PFF just released its Tech Agenda 2007 -- "[ten] recommendations designed to assist policy makers in Congress, the agencies and the states in addressing . . . prominent policy challenges":
1. Renew fundamental reforms of communications regulations.
2. Leave network neutrality concerns to the market and antitrust.
3. Leave content business models and fair use to the market.
4. When addressing patents, take a first-principles approach to property and innovation.
5. Enact meaningful reform of archaic media ownerships laws and regulations that hinder media marketplace experimentation.
6. Pursue greater First Amendment parity among modern media providers by leveling the playing field in the direction of greater freedom for all operators / platforms.
7. Subject data security and privacy proposals to careful benefit-cost analysis, including full examination of consumer benefits from services and technologies affected by these proposals.

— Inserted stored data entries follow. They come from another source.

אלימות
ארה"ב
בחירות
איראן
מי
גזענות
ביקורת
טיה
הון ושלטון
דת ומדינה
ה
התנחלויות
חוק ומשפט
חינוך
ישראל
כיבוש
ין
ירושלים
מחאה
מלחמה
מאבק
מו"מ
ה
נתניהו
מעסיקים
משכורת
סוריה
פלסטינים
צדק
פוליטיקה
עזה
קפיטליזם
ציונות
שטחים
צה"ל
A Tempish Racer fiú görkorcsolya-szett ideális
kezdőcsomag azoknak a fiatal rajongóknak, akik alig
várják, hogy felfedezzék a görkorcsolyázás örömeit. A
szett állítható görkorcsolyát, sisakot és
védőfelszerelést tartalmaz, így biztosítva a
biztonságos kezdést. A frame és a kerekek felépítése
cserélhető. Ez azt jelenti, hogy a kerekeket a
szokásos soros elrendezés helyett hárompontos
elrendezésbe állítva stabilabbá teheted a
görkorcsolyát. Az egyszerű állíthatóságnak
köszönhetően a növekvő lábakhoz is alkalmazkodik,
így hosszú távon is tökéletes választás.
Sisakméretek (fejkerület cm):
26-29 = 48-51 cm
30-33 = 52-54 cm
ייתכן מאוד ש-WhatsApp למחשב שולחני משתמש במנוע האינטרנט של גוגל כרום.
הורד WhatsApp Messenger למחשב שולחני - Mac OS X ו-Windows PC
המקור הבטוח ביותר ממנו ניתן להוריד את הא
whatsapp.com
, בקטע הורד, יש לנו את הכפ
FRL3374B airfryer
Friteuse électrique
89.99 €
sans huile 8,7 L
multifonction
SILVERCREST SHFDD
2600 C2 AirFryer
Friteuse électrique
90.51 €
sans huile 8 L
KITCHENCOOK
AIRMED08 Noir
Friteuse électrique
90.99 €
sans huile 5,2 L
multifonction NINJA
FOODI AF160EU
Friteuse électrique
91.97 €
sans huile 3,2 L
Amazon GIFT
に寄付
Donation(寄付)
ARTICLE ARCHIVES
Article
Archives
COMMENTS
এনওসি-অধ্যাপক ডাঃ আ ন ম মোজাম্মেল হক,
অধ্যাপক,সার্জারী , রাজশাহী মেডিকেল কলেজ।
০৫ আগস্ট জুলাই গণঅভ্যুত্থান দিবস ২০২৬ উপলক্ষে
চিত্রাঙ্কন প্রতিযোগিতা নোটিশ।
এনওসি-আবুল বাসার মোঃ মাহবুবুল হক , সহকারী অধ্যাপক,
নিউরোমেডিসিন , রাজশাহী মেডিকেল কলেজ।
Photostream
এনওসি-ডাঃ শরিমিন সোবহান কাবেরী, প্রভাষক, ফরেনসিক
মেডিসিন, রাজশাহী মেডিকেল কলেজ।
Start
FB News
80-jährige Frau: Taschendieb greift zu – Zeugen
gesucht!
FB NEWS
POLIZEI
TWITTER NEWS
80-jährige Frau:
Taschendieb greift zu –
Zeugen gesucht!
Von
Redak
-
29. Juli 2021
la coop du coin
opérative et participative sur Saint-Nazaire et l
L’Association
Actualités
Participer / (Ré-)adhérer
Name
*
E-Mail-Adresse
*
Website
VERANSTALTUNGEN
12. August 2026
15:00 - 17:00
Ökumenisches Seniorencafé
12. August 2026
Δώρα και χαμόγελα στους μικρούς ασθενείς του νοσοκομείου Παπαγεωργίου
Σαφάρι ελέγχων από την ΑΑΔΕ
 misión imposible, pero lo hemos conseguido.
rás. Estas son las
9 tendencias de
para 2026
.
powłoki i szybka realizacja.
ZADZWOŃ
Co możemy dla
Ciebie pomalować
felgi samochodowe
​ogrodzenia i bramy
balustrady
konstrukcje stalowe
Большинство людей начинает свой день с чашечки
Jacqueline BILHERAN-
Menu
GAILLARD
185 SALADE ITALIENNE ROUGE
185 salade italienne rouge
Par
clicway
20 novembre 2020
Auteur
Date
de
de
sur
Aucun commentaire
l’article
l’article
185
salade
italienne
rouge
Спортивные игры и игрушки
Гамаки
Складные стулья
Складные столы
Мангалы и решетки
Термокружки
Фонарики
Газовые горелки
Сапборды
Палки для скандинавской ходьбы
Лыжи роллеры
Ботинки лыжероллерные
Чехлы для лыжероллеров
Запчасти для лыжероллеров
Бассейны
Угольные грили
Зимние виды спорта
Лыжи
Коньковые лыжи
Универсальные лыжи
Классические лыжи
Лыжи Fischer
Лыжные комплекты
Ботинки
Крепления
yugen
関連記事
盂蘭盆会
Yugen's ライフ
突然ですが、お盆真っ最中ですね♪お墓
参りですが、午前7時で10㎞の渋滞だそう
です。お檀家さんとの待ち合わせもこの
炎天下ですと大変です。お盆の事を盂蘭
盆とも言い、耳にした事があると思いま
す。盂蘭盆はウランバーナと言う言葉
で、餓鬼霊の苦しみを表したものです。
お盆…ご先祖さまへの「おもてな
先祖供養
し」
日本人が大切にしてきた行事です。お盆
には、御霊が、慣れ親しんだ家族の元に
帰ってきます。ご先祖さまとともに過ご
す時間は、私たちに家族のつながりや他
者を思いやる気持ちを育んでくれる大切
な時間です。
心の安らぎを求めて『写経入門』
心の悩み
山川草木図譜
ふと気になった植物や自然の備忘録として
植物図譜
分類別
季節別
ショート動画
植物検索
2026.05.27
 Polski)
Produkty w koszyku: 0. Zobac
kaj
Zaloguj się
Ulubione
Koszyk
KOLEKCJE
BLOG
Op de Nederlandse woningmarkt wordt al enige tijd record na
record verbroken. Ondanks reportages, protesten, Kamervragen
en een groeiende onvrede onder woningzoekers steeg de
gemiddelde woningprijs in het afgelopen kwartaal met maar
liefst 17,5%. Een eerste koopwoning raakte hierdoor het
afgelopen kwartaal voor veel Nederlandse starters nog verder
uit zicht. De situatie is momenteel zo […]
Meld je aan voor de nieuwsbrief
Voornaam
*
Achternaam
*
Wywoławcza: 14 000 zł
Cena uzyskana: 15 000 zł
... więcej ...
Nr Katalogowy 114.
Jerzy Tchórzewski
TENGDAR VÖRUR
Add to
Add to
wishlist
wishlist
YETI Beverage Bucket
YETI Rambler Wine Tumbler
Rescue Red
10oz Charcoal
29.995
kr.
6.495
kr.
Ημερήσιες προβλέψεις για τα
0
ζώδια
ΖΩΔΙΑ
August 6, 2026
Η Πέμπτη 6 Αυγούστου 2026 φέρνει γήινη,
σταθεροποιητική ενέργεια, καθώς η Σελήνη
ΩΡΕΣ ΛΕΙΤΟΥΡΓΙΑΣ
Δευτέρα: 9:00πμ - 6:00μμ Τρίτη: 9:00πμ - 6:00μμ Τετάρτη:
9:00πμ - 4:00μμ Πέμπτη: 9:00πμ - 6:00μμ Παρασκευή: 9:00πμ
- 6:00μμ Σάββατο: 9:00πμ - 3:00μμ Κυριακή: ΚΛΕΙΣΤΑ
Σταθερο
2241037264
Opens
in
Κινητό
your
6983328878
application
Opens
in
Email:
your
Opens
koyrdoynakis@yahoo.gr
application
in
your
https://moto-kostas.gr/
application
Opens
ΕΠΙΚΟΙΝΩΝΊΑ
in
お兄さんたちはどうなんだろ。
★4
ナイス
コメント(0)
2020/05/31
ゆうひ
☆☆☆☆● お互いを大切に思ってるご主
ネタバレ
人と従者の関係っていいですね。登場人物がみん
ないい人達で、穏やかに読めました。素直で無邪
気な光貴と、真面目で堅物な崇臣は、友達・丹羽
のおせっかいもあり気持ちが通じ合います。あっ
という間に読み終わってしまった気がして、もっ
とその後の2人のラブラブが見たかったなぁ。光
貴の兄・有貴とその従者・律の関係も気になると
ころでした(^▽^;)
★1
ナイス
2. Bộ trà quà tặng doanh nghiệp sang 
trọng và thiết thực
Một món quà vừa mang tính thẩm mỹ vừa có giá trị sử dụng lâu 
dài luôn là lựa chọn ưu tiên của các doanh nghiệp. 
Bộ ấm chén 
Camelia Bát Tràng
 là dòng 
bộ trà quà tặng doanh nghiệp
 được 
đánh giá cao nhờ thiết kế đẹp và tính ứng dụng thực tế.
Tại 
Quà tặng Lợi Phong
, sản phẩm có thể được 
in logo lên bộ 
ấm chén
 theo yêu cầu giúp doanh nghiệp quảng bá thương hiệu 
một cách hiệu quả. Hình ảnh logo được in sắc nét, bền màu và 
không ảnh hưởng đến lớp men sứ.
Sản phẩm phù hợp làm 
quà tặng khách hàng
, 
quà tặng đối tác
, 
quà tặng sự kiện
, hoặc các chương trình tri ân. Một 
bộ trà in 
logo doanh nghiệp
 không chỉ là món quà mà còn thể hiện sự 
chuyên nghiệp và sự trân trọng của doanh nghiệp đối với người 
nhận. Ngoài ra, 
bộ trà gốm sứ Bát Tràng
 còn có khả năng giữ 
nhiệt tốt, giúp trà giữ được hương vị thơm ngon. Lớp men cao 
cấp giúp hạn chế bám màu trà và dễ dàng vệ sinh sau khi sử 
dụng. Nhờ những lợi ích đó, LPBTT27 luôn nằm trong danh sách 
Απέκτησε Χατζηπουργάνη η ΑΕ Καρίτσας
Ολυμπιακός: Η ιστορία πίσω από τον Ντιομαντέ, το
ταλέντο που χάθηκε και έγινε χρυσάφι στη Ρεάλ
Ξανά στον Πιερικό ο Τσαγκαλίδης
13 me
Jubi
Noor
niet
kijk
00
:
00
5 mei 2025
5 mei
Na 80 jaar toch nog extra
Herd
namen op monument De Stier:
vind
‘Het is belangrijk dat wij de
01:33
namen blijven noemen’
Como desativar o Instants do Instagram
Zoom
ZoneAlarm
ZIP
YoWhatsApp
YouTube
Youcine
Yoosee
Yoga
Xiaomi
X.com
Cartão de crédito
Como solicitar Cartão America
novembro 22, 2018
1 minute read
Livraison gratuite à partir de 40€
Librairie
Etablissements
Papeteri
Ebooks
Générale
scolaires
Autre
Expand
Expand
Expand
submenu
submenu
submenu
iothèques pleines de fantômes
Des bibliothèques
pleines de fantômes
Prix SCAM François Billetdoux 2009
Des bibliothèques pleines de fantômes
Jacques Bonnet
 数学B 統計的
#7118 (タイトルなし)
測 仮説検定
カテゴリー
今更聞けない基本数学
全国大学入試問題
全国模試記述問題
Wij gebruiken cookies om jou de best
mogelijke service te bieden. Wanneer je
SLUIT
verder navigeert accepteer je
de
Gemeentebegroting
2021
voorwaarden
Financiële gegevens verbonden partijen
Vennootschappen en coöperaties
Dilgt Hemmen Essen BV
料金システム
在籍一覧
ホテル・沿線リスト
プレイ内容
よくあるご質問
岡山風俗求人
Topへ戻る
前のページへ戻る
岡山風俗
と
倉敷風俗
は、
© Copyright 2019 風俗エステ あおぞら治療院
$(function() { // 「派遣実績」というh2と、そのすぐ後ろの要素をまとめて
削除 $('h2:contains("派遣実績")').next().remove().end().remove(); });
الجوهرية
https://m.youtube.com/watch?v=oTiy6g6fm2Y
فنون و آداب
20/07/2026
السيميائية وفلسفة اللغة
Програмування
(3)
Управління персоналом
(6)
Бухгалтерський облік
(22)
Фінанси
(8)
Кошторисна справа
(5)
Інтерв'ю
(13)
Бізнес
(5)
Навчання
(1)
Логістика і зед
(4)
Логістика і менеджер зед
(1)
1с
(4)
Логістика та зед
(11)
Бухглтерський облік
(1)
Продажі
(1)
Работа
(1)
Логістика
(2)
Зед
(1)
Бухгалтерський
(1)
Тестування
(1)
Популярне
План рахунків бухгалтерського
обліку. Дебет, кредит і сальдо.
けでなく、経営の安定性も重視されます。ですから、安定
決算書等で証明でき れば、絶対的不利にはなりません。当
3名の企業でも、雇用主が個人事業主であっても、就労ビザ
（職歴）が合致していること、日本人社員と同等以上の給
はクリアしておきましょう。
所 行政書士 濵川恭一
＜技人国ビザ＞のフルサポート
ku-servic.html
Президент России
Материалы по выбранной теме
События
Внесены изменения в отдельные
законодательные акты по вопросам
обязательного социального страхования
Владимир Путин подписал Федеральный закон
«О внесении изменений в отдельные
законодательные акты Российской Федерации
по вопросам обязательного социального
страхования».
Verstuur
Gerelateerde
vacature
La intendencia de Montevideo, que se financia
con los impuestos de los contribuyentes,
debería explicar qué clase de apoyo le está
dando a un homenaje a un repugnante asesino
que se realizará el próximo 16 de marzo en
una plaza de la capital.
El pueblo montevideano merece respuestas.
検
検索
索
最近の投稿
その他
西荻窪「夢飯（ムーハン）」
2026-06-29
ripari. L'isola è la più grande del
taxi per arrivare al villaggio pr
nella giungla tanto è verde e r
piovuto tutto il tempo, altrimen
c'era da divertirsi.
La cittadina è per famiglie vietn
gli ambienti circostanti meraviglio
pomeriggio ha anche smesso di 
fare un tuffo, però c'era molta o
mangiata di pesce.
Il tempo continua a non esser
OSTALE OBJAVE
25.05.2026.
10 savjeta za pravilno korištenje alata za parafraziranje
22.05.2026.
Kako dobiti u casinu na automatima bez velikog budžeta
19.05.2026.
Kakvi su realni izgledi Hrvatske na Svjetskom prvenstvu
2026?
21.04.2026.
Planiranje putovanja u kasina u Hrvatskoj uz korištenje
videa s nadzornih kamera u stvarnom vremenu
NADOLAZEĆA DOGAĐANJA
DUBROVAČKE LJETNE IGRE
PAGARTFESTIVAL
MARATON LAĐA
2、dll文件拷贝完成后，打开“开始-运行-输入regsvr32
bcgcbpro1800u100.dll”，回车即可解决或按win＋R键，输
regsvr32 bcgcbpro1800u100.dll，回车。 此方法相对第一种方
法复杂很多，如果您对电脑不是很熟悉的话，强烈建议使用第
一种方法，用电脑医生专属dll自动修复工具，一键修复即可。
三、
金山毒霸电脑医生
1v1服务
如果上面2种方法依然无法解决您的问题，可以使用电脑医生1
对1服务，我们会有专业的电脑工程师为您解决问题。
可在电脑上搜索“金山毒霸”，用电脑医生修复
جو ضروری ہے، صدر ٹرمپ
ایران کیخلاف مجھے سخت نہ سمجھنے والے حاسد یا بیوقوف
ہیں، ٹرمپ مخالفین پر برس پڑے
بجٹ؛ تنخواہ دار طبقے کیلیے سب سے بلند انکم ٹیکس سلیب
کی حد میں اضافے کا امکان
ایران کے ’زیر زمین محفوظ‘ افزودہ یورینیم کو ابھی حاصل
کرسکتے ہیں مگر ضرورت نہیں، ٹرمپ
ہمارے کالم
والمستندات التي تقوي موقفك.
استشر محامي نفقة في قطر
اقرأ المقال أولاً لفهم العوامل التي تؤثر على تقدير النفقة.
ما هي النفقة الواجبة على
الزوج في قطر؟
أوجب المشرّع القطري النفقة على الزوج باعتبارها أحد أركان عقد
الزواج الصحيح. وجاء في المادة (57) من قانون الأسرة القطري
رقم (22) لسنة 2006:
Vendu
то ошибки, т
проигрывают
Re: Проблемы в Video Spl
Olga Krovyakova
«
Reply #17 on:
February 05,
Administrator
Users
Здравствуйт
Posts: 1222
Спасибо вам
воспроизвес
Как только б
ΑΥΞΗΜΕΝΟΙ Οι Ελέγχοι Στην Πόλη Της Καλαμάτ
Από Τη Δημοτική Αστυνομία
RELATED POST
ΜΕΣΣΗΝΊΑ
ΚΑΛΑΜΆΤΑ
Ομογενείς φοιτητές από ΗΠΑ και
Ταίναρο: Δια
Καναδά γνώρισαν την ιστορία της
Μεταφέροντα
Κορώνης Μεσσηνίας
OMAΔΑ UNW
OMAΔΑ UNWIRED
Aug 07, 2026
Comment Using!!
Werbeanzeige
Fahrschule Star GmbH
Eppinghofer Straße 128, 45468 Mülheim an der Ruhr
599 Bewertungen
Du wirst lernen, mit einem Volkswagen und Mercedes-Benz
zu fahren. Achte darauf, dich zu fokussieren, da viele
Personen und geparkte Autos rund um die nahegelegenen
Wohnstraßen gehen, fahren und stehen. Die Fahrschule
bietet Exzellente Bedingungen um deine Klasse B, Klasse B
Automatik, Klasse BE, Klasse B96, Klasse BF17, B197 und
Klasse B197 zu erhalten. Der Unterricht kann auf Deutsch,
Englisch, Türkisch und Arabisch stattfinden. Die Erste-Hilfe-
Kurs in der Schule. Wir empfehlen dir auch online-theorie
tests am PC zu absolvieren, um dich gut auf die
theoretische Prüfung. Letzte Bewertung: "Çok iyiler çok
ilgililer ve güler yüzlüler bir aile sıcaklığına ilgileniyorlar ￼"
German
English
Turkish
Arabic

8. Promote pro-competitive, non-regulatory internet governance.
9. Avoid open-ended, intrusive data retention mandates.
10. Promote more efficient taxation of telecom services and Internet sales.
Each is accompanied by a one-para elaboration. The IP section:
3. Leave content business models and fair use to the market.
Congress should resist the urge to pass laws that interfere with markets for copyrighted goods. To create new content distribution business models, producers often use digital rights management technology to package or mark digital goods to exclude free riders, just as locks on doors are the “front line” in keeping out burglars. Over time, competition and consumer demand will shape what form any restrictions take. Creators have a strong incentive to circulate their work to a broad audience. Fair use has long been a “safety valve” in copyright, allowing the audience for a copyrighted work to copy, usually in part, when negotiating with the copyright owner would be impracticable. As technology reduces transaction costs, the scope of this area in which seeking permission is impractical shrinks, and the scope of fair use should shrink with it. Legislators should avoid regulations of this market based on technologies of the moment, or of the past.
4. When addressing patents, take a first-principles approach to property and innovation.
When examining reform of the U.S. patent system, Congress should remember that the system already works well for a significant number of companies. Therefore, the first rule of patent reform should be to do no harm, and focus on first principles of patents, namely the incentive to innovate and the protection of those innovations for a limited time. Modest litigation reform and better tools for patent examiners can significantly reduce patent conflicts without undermining the system. Congress should first do no harm.